Ilhas de calor: o "inferno" nas cidades
As ilhas de calor são um dos fenómenos típicos das áreas urbanas e que tendem a agravar-se com as alterações climáticas. Espera-se uma espécie de círculo vicioso em que o aumento da temperatura resultante das alterações climáticas (que poderá ser, em alguns locais, da ordem dos 4ºC em 2050) acentuará o fenómeno das Ilhas de calor, o que irá aumentar o consumo de energia e de água (em período de previsível escassez) e agravar as alterações climáticas.
O conceito de ilhas de calor é diferente do conceito de ondas de calor, que ocorrem quando a temperatura máxima diária é superior em 5ºC ao valor médio diário no período de referência, num intervalo de pelo menos seis dias consecutivos.
“Para se perceber o que é uma ilha de calor, basta pensar que as infraestruturas urbanas são compostas por um conjunto muito alargado de materiais, como asfalto, cimento ou betão e outros revestimentos com grande capacidade de aquecimento. Estas infraestruturas recebem a radiação solar, absorvem-na e libertam-na durante a noite, quando a temperatura diminui”, explica Carlos Borrego.
Ora, “a libertação do calor que foi absorvido durante todo o dia faz com que a temperatura sobre a cidade seja maior do que a temperatura à mesma altura sobre as áreas circundantes à cidade, que são tipicamente suburbanas ou rurais. Estamos a falar de mais de 2ºC de diferença entre zonas próximas, a poucos quilómetros de distância”.
Esta pequena diferença é suficiente para que as ondas de calor transformem as cidades num "inferno", provocando problemas de saúde graves e um número incalculável de mortos. O resultado pode ser insustentável, com graves repercussões ambientais, sociais e económicas.
Como resolver?
Se as ondas e as ilhas de calor já incomodam muita gente, como será em meados do século XXI? Qual será a qualidade do ar que iremos respirar? Será possível atuar?
No âmbito do projeto CLICURB, Carlos Borrego e a sua equipa avaliaram o impacte das alterações climáticas e de algumas medidas de resiliência nas zonas urbanas, usando a cidade do Porto como caso de estudo.

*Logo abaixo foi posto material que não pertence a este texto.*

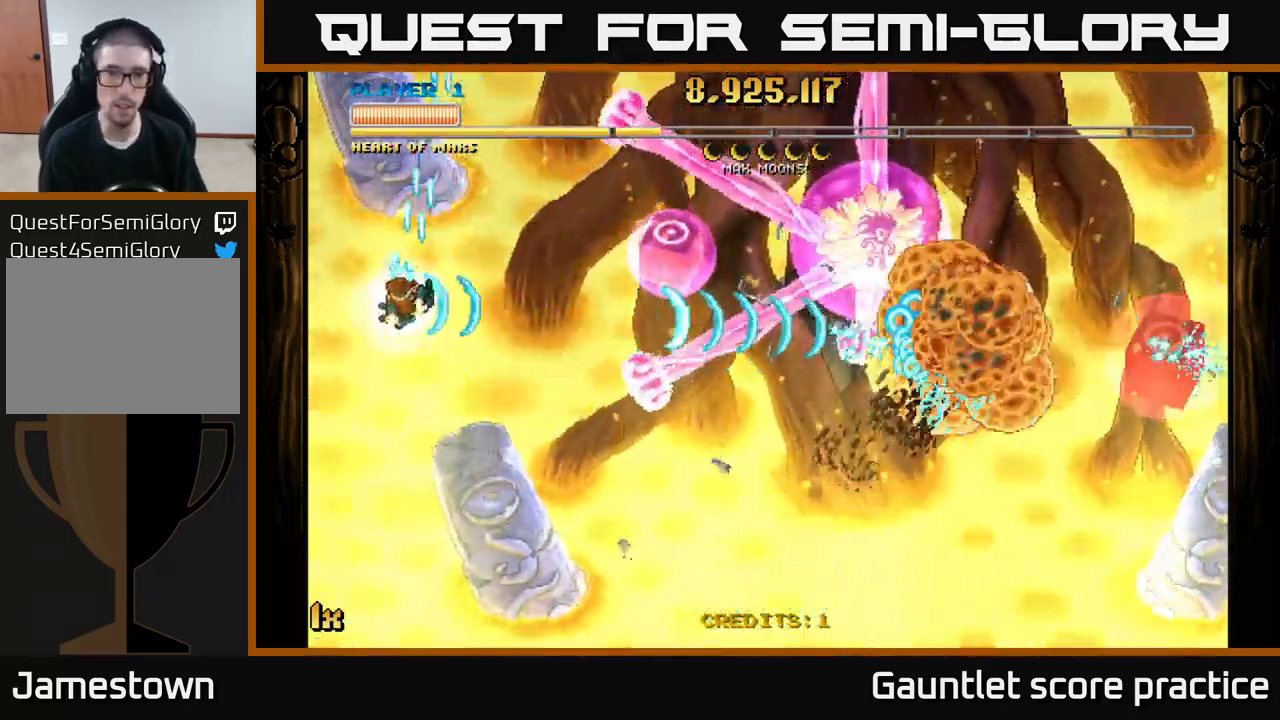
{"buttons": ["A"], "left_stick": "left", "right_stick": "center", "events": [[67, "left_stick", "right"], [283, "left_stick", "down-right"], [483, "left_stick", "left"]]}
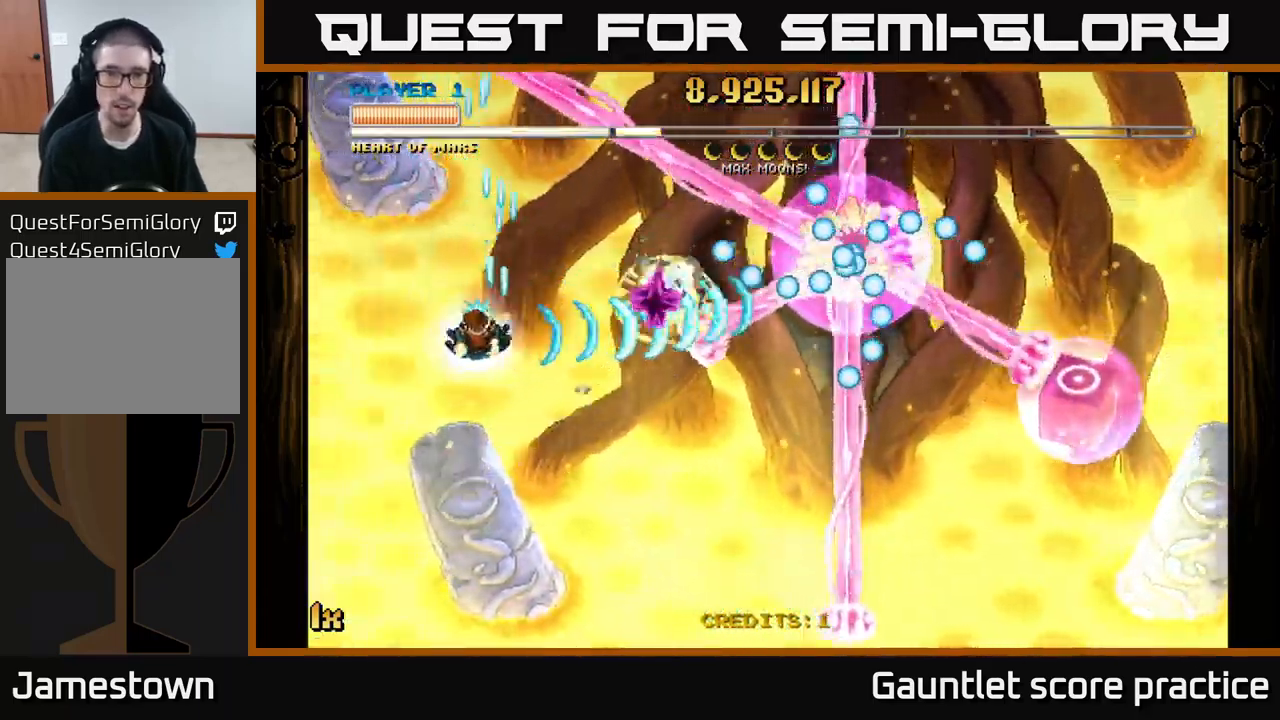
{"buttons": ["A"], "left_stick": "up", "right_stick": "center", "events": [[283, "left_stick", "up-left"], [483, "left_stick", "up"]]}
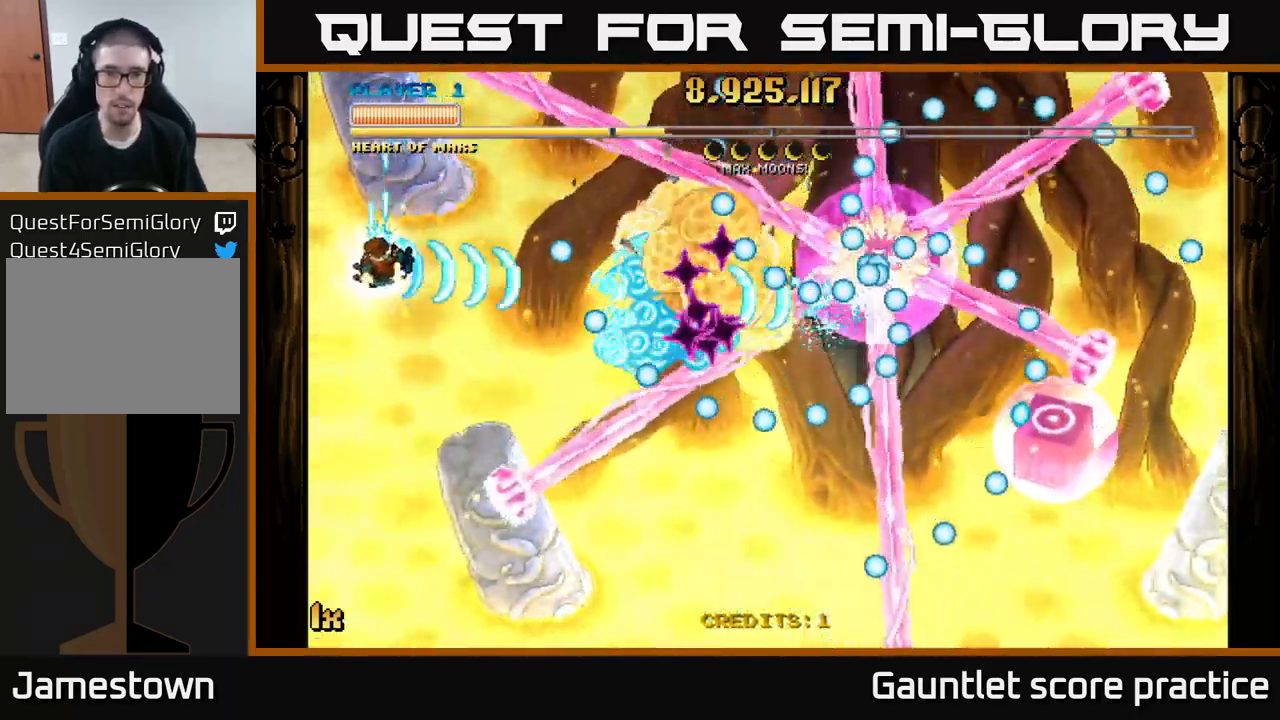
{"buttons": ["A"], "left_stick": "down", "right_stick": "center", "events": [[233, "left_stick", "right"], [417, "left_stick", "down"]]}
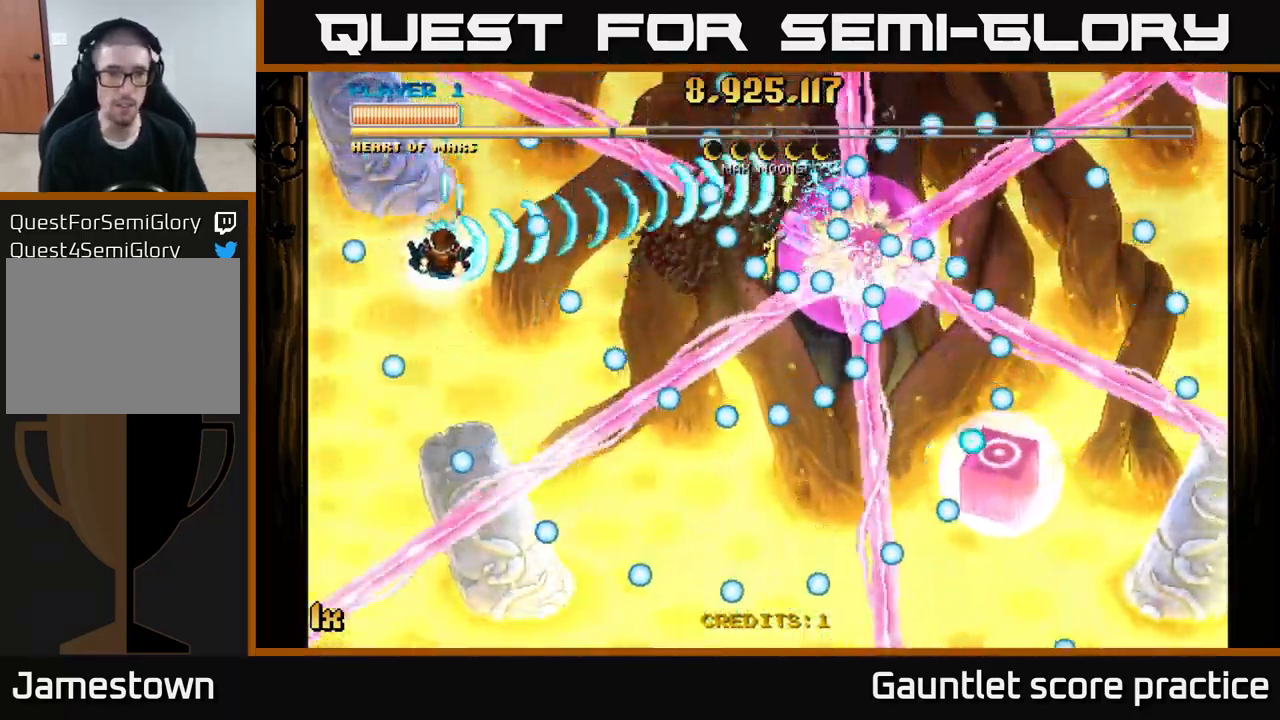
{"buttons": ["A"], "left_stick": "up", "right_stick": "center", "events": [[100, "left_stick", "down-left"], [217, "left_stick", "left"], [317, "left_stick", "up-left"], [500, "left_stick", "up"]]}
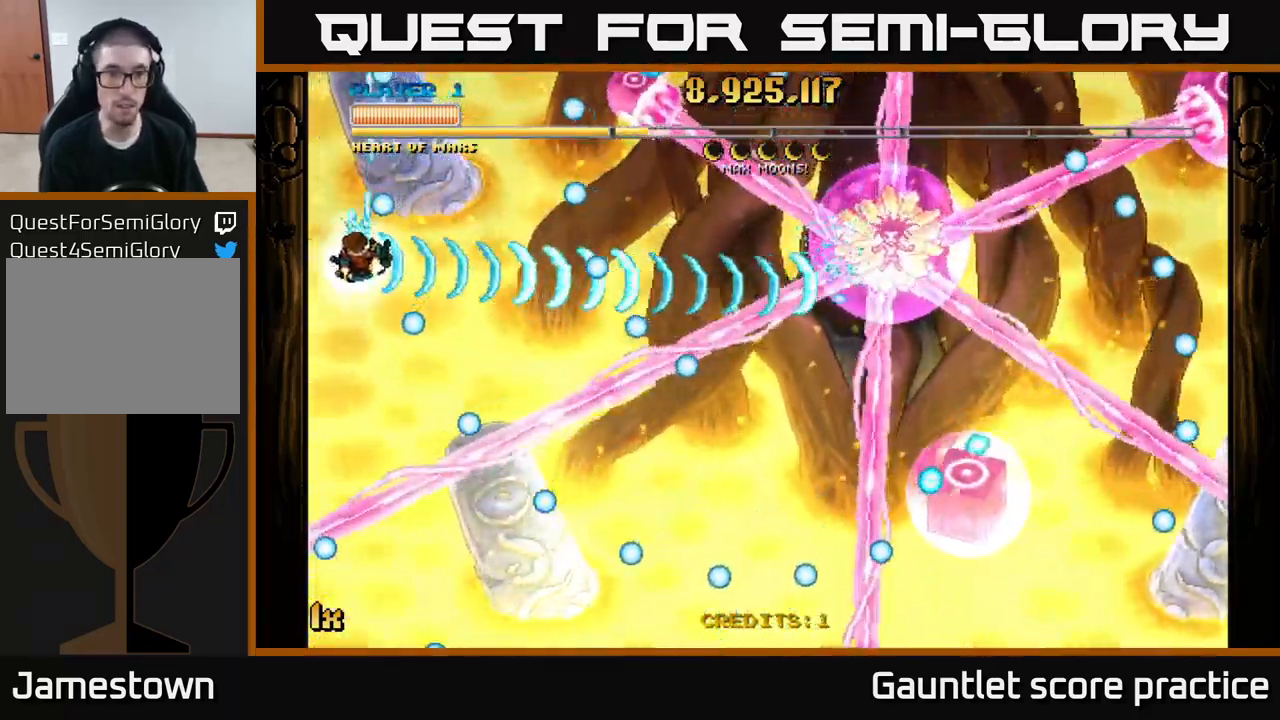
{"buttons": ["A"], "left_stick": "down", "right_stick": "center", "events": [[333, "left_stick", "center"], [399, "left_stick", "down"]]}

“Medimos os fluxos de emissões (designadamente de CO2 e de vapor de água) em zona urbana e em zona rural, o que nos permitiu caracterizar muito bem as ilhas de calor. Foi absolutamente inovador. Ainda não tinha sido feito, em Portugal, um estudo deste tipo”.
A seguir, os investigadores identificaram e testaram alguns fatores de resiliência em cenários futuros. Os fatores testados são, essencialmente, medidas de adaptação e de mitigação às alterações climáticas.
Carlos Borrego lança, agora, aos autarcas o desafio de integrarem essas medidas nas estratégias de ordenamento do território. “É só uma questão de haver vontade política para mudar as estratégias de desenvolvimento e de planeamento regional e urbano”, afirma.
Toronto e Copenhaga: sigam estes exemplos
No seu entender, as chamadas “soluções baseadas na natureza”, como os parques verdes, são fundamentais para enfrentar os efeitos das alterações climáticas nas cidades, designadamente as ilhas de calor.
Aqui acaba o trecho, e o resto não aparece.